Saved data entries
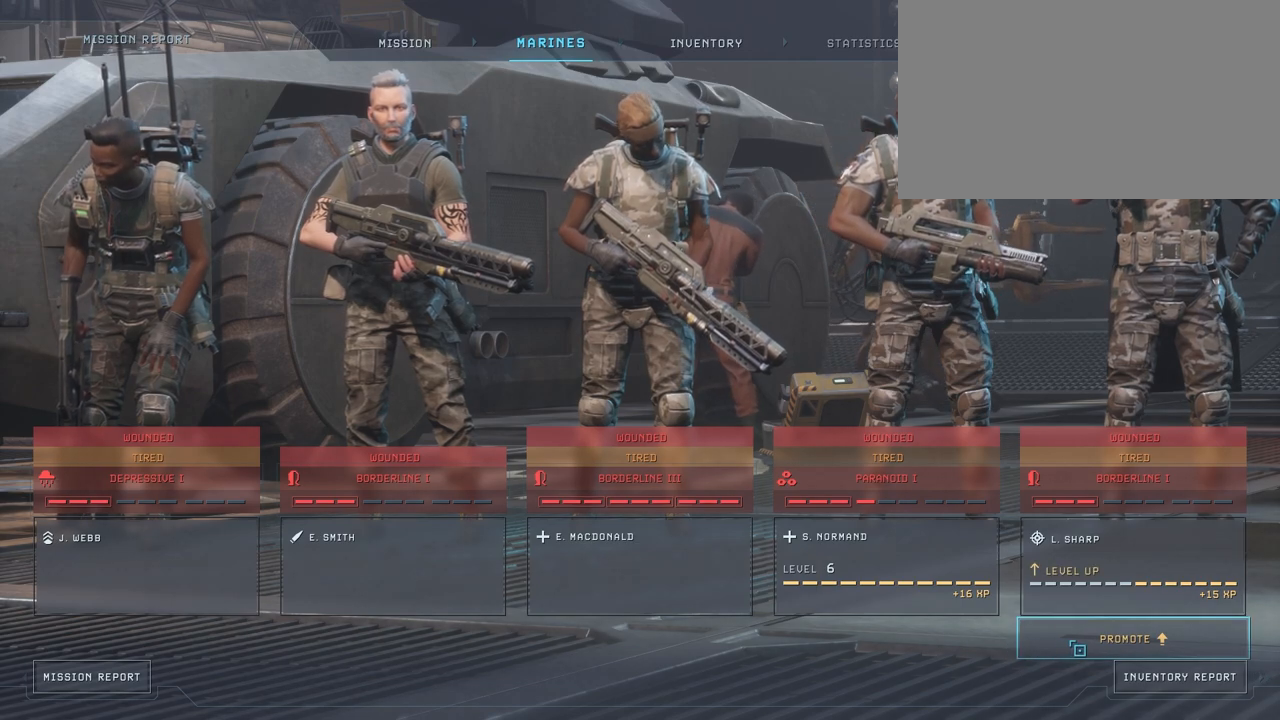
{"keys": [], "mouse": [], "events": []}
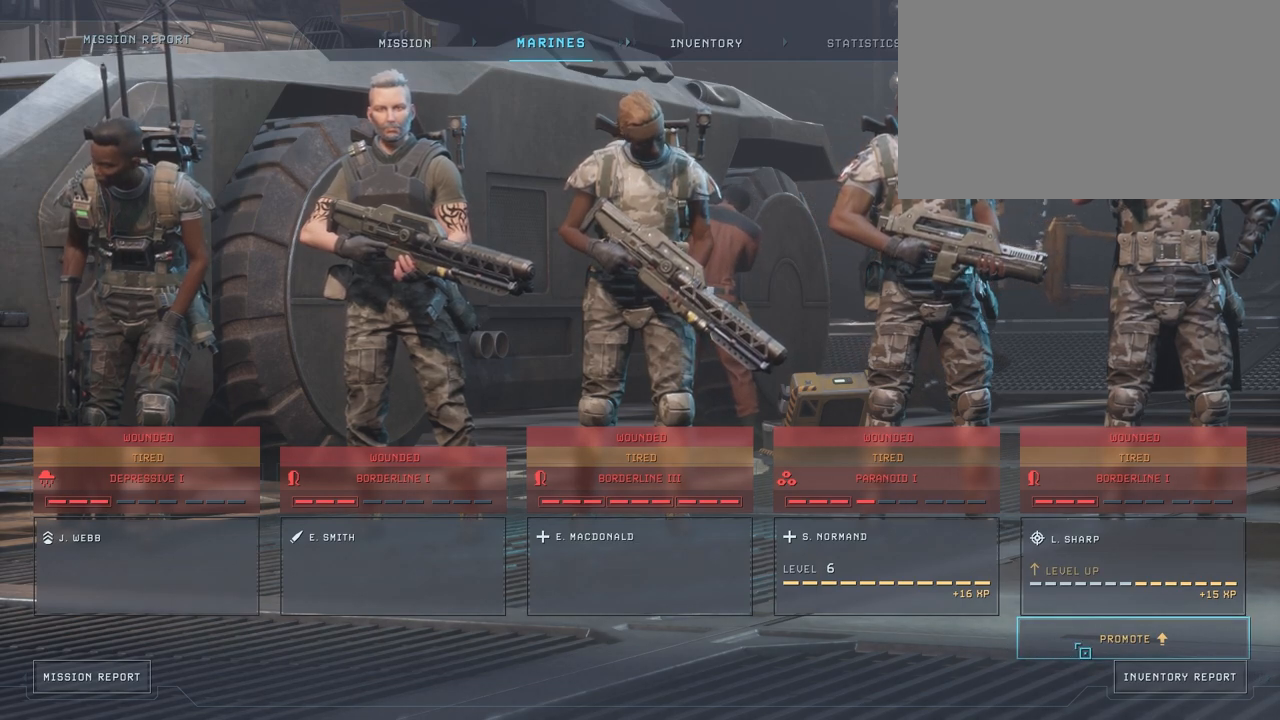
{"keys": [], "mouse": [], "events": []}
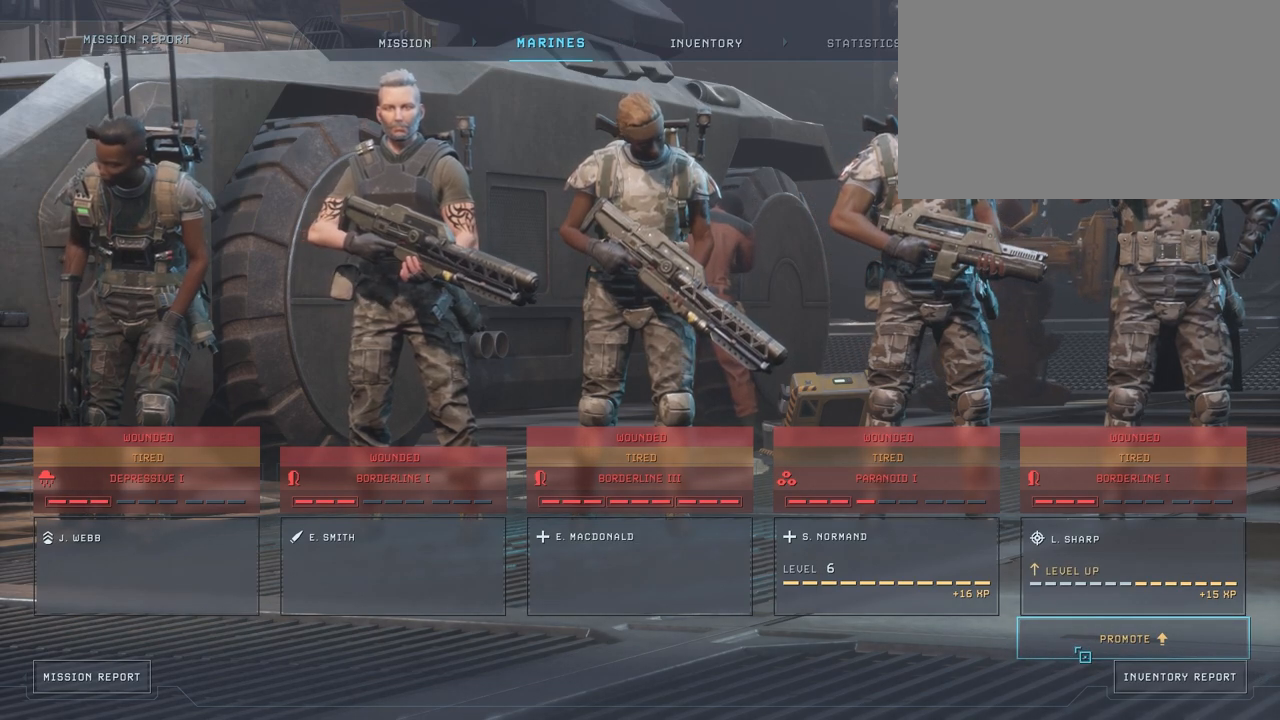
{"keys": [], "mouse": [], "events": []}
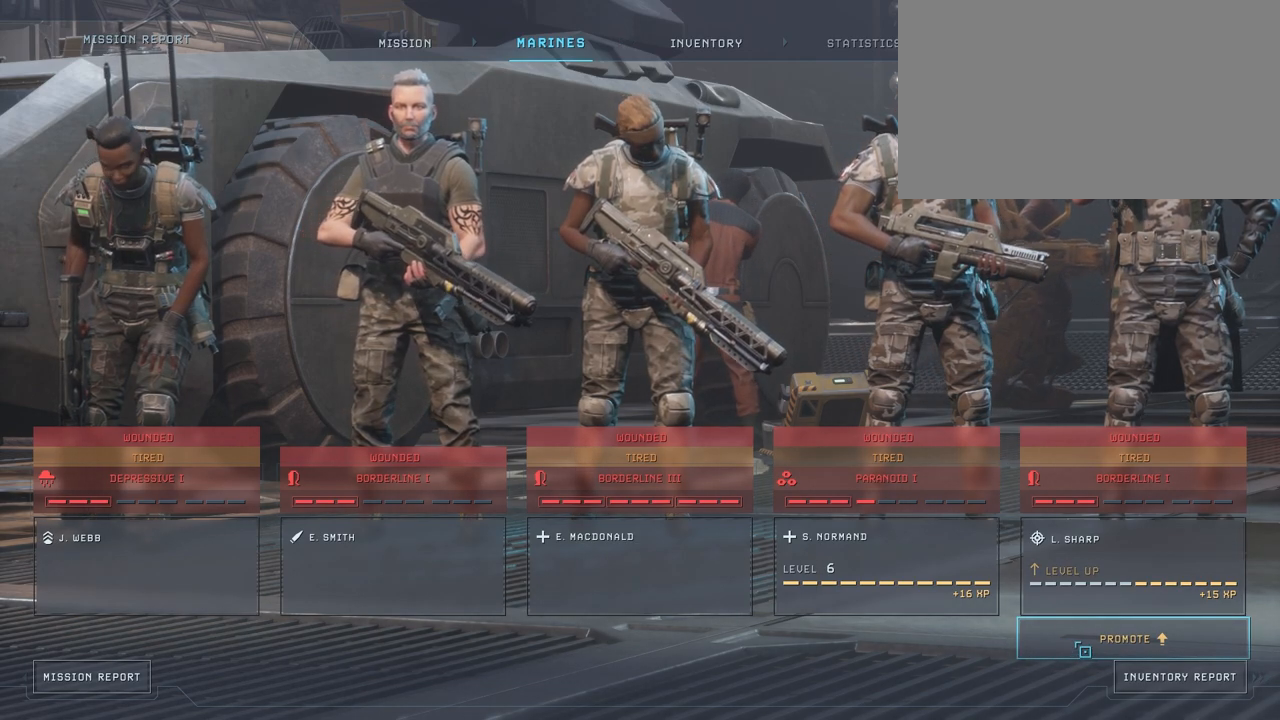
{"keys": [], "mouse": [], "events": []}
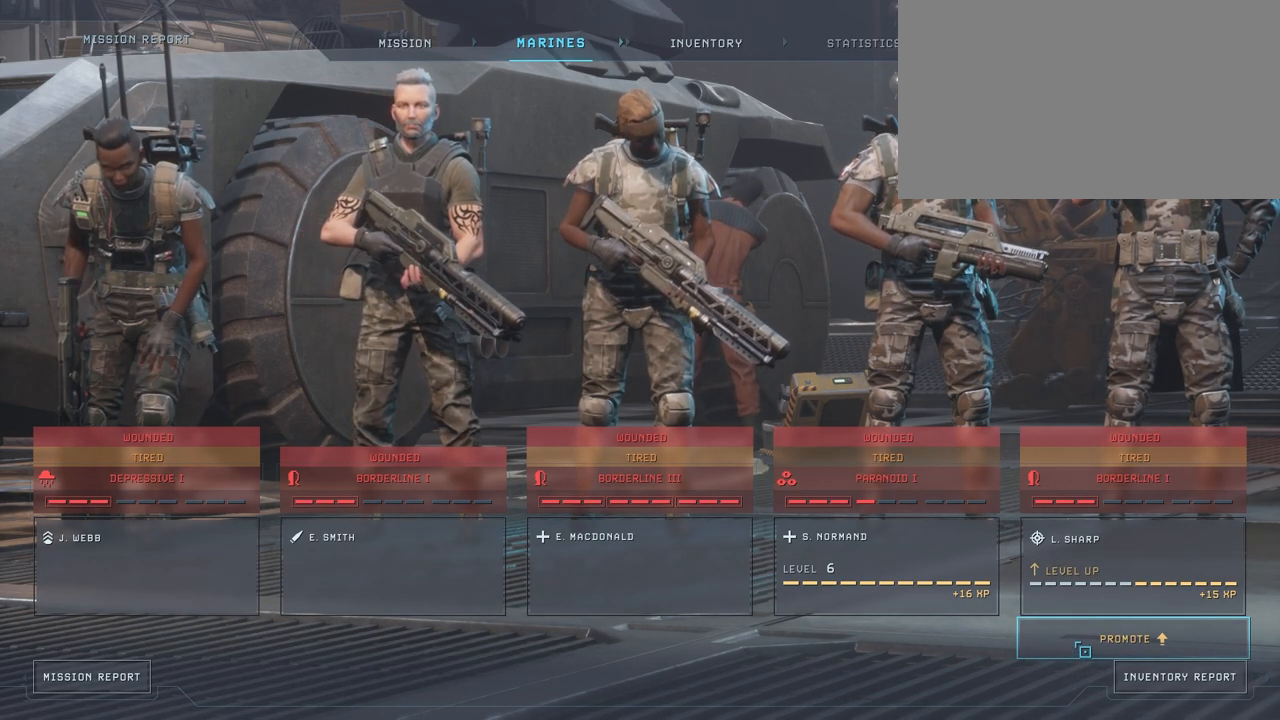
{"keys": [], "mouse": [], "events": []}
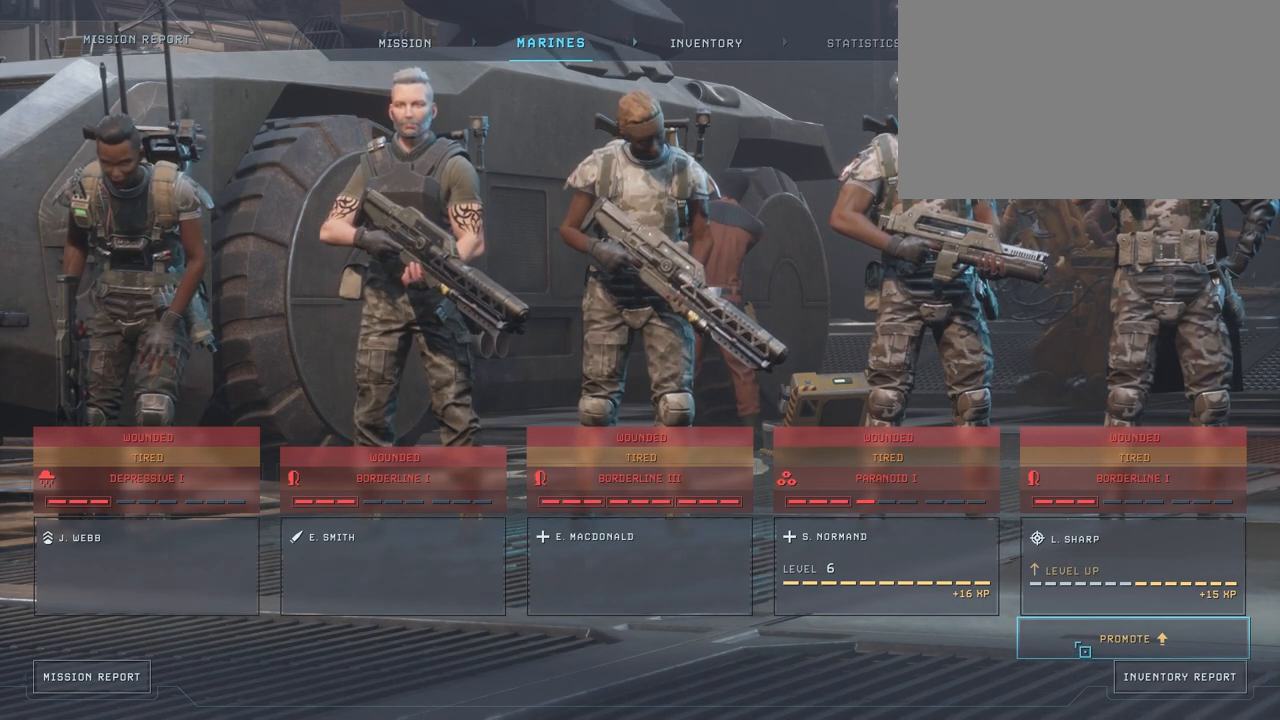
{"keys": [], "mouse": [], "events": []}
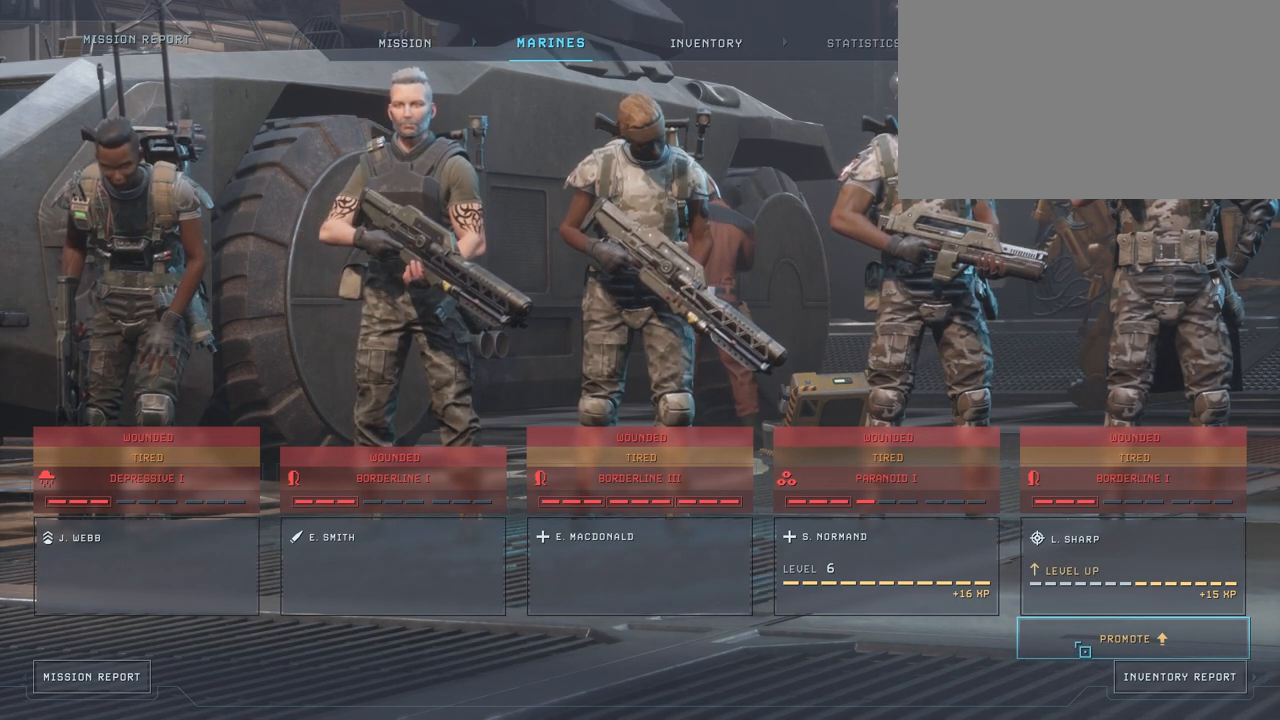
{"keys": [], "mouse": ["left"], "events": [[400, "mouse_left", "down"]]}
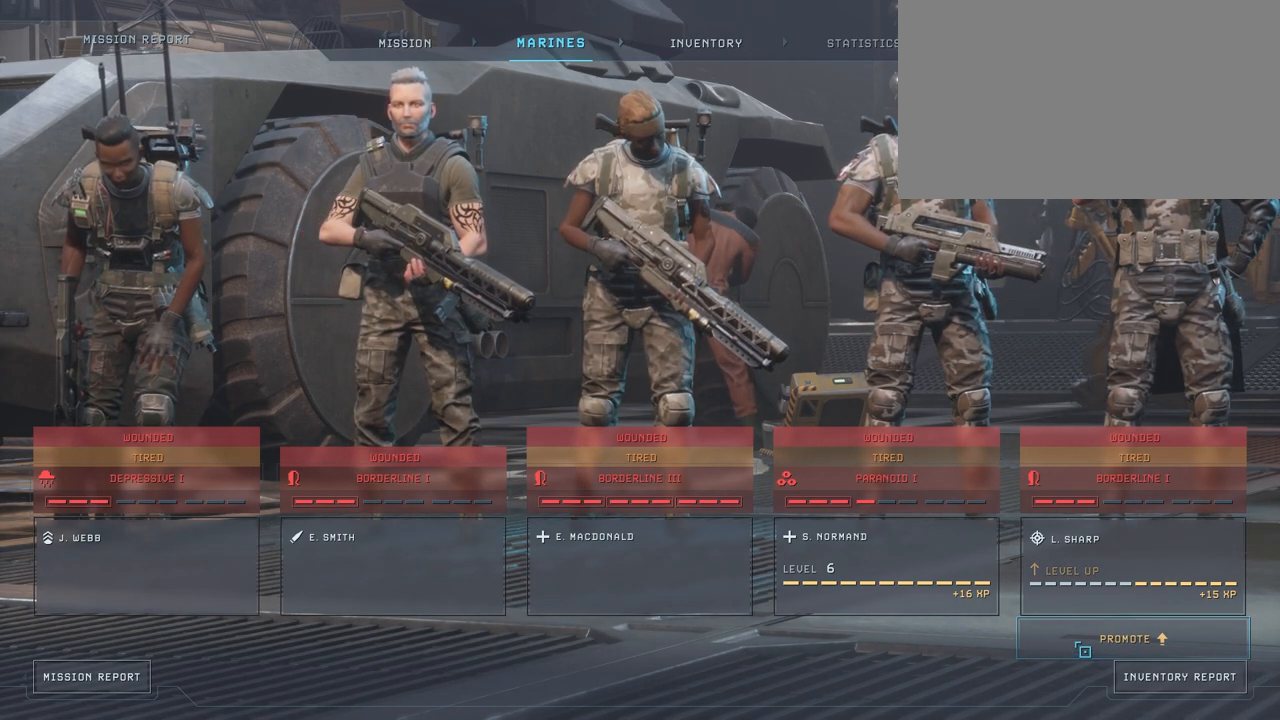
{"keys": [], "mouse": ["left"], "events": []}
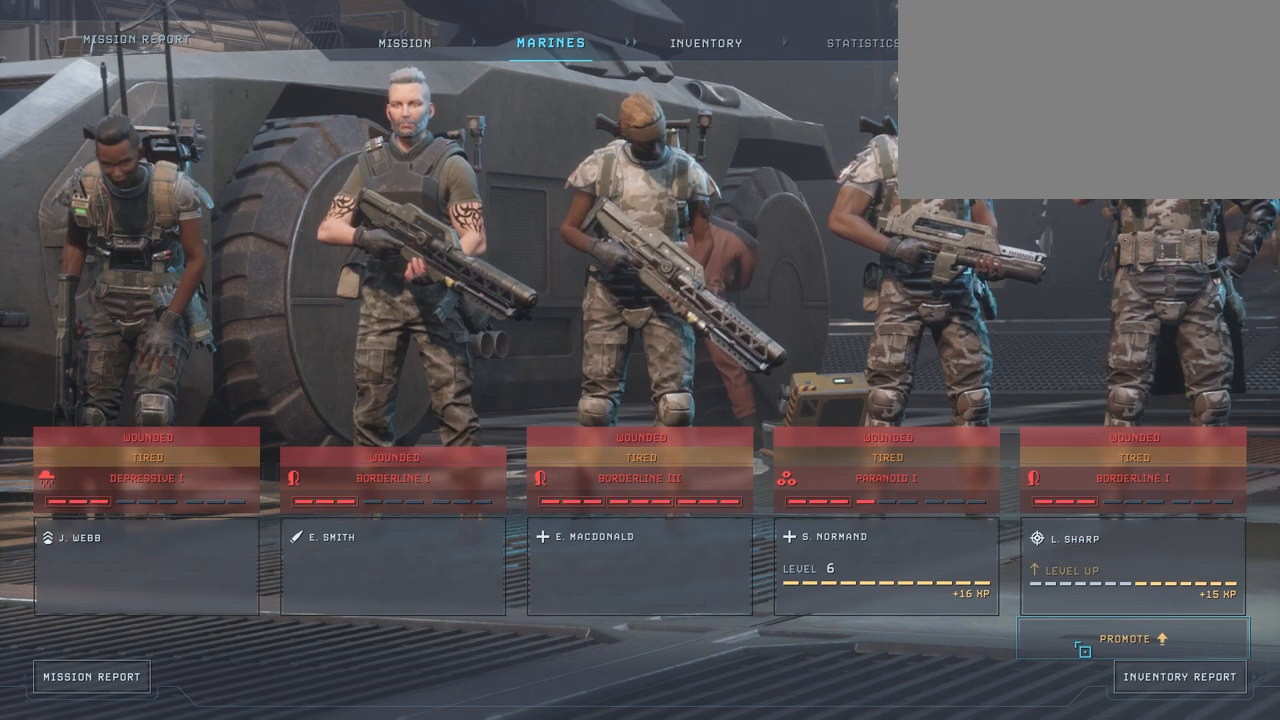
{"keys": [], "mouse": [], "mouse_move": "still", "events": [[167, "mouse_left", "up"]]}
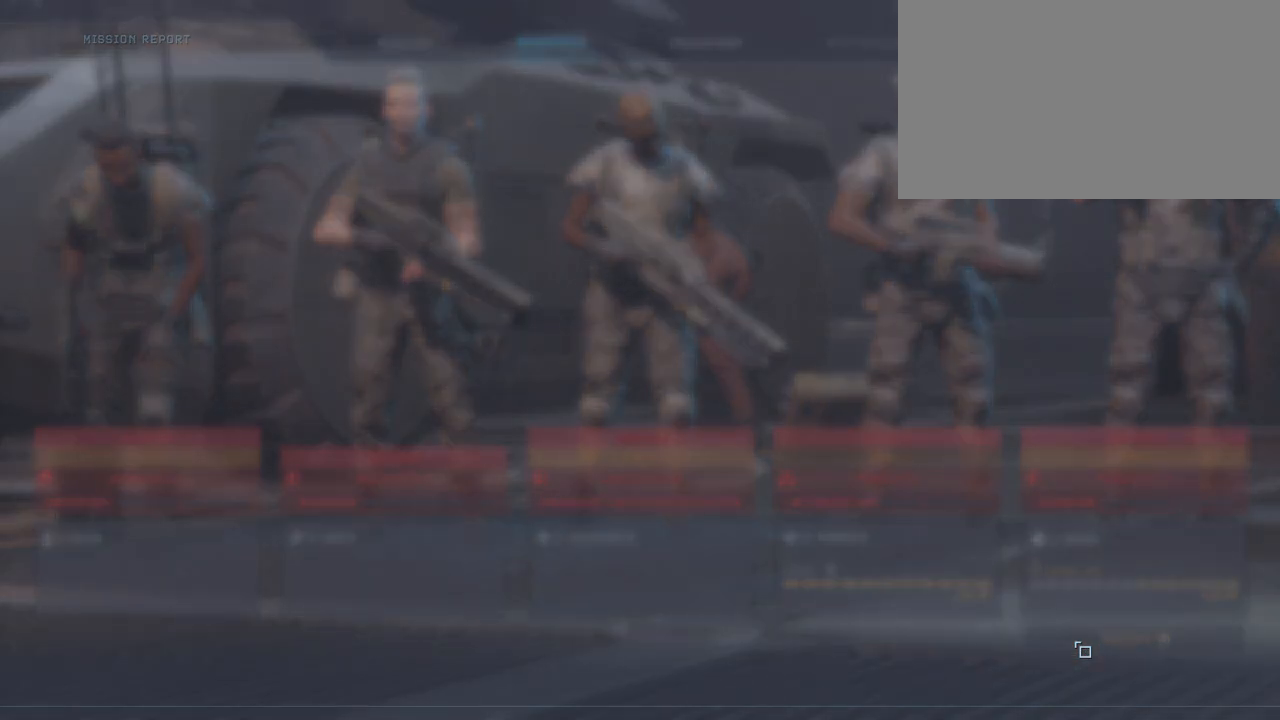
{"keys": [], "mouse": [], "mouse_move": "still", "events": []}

* **TASK OBJECTIVE**:
Copy the data above word for word. Pictures stay out.

* **SOLUTION TO THE EXERCISE**:
{"keys": [], "mouse": [], "events": []}
{"keys": [], "mouse": [], "events": []}
{"keys": [], "mouse": [], "events": []}
{"keys": [], "mouse": [], "events": []}
{"keys": [], "mouse": [], "events": []}
{"keys": [], "mouse": [], "events": []}
{"keys": [], "mouse": ["left"], "events": [[400, "mouse_left", "down"]]}
{"keys": [], "mouse": ["left"], "events": []}
{"keys": [], "mouse": [], "mouse_move": "still", "events": [[167, "mouse_left", "up"]]}
{"keys": [], "mouse": [], "mouse_move": "still", "events": []}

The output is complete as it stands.